The ridicule of the gods recognized by the state represented an attack on the state religion, which fell under the Asebie. So Alkibiades was accused of mocking the goddess Demeter and Kora by aping the mysteries, of Andokides the mutilation of Hermes busts and denigration of the mysteries of Eleusis .

Furthermore, the introduction of new deities or the deification of people was Asebie. However, the charge against Socrates of corrupting young people in particular expresses the fact that, in general, questioning the traditional values ​​of the community - which in Athens included the democratic system - was viewed as acebie.

Asebeia was a term used to refer to the philosophical views of some ancient scholars, such as Anaxagoras and Socrates . The accusation of godlessness was often used to punish unpopular opponents of the conservatives.

The opposite of Asebeia is the Eusebeia ( εὐσέβεια eusébeia ), from which the Latin-Greek name Eusebius is derived.

Procedure

Asebie was one of the crimes that any citizen could bring to court through a public charge ( graphē ).

The asebeias graphē was to be submitted to the Archon basileus, who was responsible for sacred affairs . He carried out a preliminary investigation ( anakrisis ), took the evidence and determined the date of the hearing and the competent arbitration body.
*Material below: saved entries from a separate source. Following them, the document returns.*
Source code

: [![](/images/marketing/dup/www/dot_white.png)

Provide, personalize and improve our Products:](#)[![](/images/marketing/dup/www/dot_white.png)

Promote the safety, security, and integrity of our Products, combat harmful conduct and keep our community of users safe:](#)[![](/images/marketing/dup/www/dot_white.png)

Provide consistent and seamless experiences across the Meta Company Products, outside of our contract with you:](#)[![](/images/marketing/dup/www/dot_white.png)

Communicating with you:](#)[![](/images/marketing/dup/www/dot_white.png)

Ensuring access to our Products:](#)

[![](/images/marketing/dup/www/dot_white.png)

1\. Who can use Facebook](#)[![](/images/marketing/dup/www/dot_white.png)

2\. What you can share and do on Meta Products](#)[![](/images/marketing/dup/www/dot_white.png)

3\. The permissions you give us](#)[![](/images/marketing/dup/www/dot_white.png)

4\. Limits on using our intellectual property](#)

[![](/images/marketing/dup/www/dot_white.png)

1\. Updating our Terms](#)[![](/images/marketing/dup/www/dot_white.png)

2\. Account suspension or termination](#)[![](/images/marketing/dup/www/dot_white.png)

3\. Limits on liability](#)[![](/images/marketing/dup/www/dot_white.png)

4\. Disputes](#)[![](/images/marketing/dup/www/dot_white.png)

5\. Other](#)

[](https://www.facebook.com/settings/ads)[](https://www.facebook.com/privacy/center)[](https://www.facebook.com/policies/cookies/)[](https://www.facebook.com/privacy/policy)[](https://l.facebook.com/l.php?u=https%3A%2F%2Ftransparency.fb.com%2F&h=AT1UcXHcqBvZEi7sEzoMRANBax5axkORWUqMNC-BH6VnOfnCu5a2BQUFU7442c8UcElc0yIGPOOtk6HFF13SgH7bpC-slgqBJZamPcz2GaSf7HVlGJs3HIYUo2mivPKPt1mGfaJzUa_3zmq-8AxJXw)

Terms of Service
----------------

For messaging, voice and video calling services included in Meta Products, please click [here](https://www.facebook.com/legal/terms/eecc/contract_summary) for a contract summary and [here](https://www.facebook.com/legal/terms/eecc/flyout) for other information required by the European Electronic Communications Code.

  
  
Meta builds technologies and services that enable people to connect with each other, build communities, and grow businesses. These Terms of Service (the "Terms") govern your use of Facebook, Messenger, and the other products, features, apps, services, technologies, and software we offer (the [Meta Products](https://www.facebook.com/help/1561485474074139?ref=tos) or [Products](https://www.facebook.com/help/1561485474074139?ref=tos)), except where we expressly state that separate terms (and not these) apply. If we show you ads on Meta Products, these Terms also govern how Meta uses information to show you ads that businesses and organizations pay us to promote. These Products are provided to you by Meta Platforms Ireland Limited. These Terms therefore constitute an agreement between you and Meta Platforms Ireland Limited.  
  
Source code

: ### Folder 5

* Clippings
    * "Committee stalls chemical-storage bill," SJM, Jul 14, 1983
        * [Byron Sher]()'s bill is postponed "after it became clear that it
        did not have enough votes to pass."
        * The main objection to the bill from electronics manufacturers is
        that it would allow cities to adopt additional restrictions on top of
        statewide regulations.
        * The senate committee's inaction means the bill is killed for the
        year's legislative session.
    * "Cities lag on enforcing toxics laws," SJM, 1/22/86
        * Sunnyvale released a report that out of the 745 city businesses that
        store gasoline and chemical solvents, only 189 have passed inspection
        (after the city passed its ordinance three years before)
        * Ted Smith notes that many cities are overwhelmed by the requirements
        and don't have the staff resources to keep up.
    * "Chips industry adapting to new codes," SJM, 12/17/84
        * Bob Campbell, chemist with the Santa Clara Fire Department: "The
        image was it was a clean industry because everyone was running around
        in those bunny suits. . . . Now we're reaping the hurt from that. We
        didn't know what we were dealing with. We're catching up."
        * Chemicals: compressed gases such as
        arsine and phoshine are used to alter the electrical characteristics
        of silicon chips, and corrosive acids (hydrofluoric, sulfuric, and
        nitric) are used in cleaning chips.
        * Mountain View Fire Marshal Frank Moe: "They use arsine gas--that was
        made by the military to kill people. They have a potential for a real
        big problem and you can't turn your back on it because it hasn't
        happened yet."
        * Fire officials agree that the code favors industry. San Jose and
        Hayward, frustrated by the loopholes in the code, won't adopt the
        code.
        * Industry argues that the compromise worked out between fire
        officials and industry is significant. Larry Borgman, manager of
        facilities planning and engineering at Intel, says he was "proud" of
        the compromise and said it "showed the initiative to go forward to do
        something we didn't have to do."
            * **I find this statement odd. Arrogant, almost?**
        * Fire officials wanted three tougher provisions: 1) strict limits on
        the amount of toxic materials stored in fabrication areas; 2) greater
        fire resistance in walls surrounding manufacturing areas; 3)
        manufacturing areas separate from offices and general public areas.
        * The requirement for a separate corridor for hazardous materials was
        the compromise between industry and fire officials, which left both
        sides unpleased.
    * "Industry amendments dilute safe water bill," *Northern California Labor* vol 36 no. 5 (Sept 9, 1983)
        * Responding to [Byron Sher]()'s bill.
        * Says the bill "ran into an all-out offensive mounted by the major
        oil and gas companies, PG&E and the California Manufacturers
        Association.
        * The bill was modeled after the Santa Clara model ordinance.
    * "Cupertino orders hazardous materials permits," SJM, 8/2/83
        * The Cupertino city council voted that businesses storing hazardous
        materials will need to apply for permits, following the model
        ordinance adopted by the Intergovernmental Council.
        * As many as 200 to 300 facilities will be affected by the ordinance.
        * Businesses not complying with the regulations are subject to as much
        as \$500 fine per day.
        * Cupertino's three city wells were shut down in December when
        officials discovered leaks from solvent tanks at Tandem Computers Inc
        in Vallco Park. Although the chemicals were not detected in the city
The people's court, the Heliaia, was responsible for the hearing . For public trials, she decided in a cast of 501 jury determined by lot (heliasts). The trial had to be held in one day, and the judgment was passed on the same day without consultation. The verdict was final, there was no appeal. The court could only choose between the two motions of the prosecution and the defendant; even a narrow majority was enough for a condemnation - as in the case of Socrates (281 of 501 votes).

Legal consequence

The law did not provide a specific punishment for the Asebian crime. A conviction therefore had to be carried out in two steps: In a first vote, a vote was taken on guilt or innocence (guilt interlocut ). If the majority of the heliasts found it "guilty", a negotiation and vote on the sentence followed. Both parties were given the floor again and made motions about the penalty to be imposed. In the final vote, the heliasts could only choose between these two proposals.
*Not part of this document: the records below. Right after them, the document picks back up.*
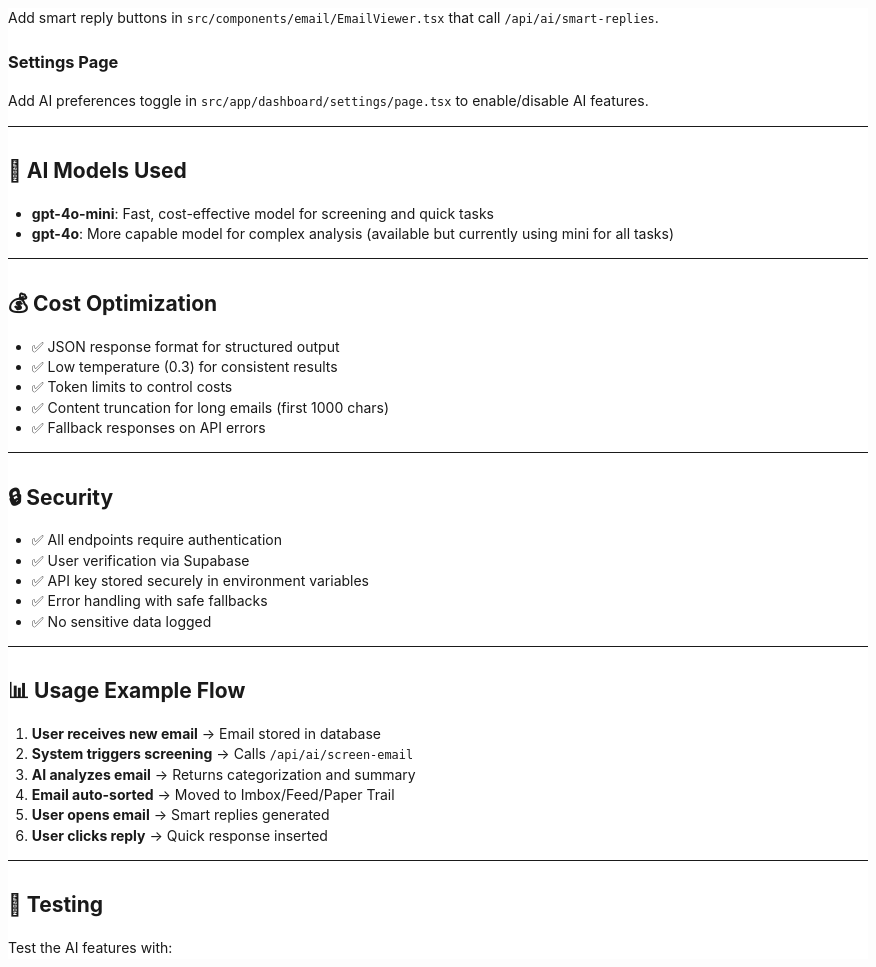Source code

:Add smart reply buttons in `src/components/email/EmailViewer.tsx` that call `/api/ai/smart-replies`.

### Settings Page

Add AI preferences toggle in `src/app/dashboard/settings/page.tsx` to enable/disable AI features.

---

## 🚀 AI Models Used

- **gpt-4o-mini**: Fast, cost-effective model for screening and quick tasks
- **gpt-4o**: More capable model for complex analysis (available but currently using mini for all tasks)

---

## 💰 Cost Optimization

- ✅ JSON response format for structured output
- ✅ Low temperature (0.3) for consistent results
- ✅ Token limits to control costs
- ✅ Content truncation for long emails (first 1000 chars)
- ✅ Fallback responses on API errors

---

## 🔒 Security

- ✅ All endpoints require authentication
- ✅ User verification via Supabase
- ✅ API key stored securely in environment variables
- ✅ Error handling with safe fallbacks
- ✅ No sensitive data logged

---

## 📊 Usage Example Flow

1. **User receives new email** → Email stored in database
2. **System triggers screening** → Calls `/api/ai/screen-email`
3. **AI analyzes email** → Returns categorization and summary
4. **Email auto-sorted** → Moved to Imbox/Feed/Paper Trail
5. **User opens email** → Smart replies generated
6. **User clicks reply** → Quick response inserted

---

## 🧪 Testing

Test the AI features with:
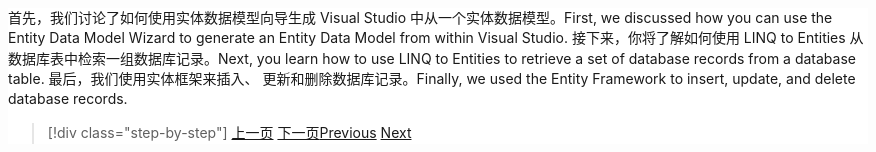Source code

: <span data-ttu-id="7a44e-265">首先，我们讨论了如何使用实体数据模型向导生成 Visual Studio 中从一个实体数据模型。</span><span class="sxs-lookup"><span data-stu-id="7a44e-265">First, we discussed how you can use the Entity Data Model Wizard to generate an Entity Data Model from within Visual Studio.</span></span> <span data-ttu-id="7a44e-266">接下来，你将了解如何使用 LINQ to Entities 从数据库表中检索一组数据库记录。</span><span class="sxs-lookup"><span data-stu-id="7a44e-266">Next, you learn how to use LINQ to Entities to retrieve a set of database records from a database table.</span></span> <span data-ttu-id="7a44e-267">最后，我们使用实体框架来插入、 更新和删除数据库记录。</span><span class="sxs-lookup"><span data-stu-id="7a44e-267">Finally, we used the Entity Framework to insert, update, and delete database records.</span></span>

> [!div class="step-by-step"]
> <span data-ttu-id="7a44e-268">[上一页](validation-with-the-data-annotation-validators-cs.md)
> [下一页](creating-model-classes-with-linq-to-sql-vb.md)</span><span class="sxs-lookup"><span data-stu-id="7a44e-268">[Previous](validation-with-the-data-annotation-validators-cs.md)
[Next](creating-model-classes-with-linq-to-sql-vb.md)</span></span>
The punishment could be a fine, exile, or the death penalty. In contrast, prison sentences were not common in Athens.

The eleven men (Hendeka) were responsible for enforcement.

Asebie trials

The Asebie trials , which were aimed at by conservative -minded forces in ancient Greece against philosophers and sophists , were a main outlet for ideological tensions.

  • The first victim was around 430 BC Anaxagoras and his physical ( materialistic ) worldview. Anaxagoras escaped the death penalty but was banished .
  • About 15 years later Diagoras von Melos had to defend himself in court for Asebie. He was a poet and sophist in the true sense of the word. It was said that he denied the gods and he was also accused of disregarding the Eleusian Mysteries . He was sentenced to death and had to flee Athens.
  • The sophist Protagoras was banished from Athens because he said in his work About the Gods : I cannot tell of the gods whether they exist or not and how they are shaped .

The atheist Theodoros of Cyrene is said to have narrowly escaped the charge.

literature

See also

Individual evidence

  1. Plutarch, Pericles 32: 1.
  2. Polybios 36: 9, 15.
  3. Aristotle, Of Virtue and Vice 7.2.
  4. ^ Plato, Apology 26 d
  5. Plutarch, Alkibiades 22.3.
  6. Diogenes Laertios , On the Lives and Teachings of Famous Philosophers 2,101.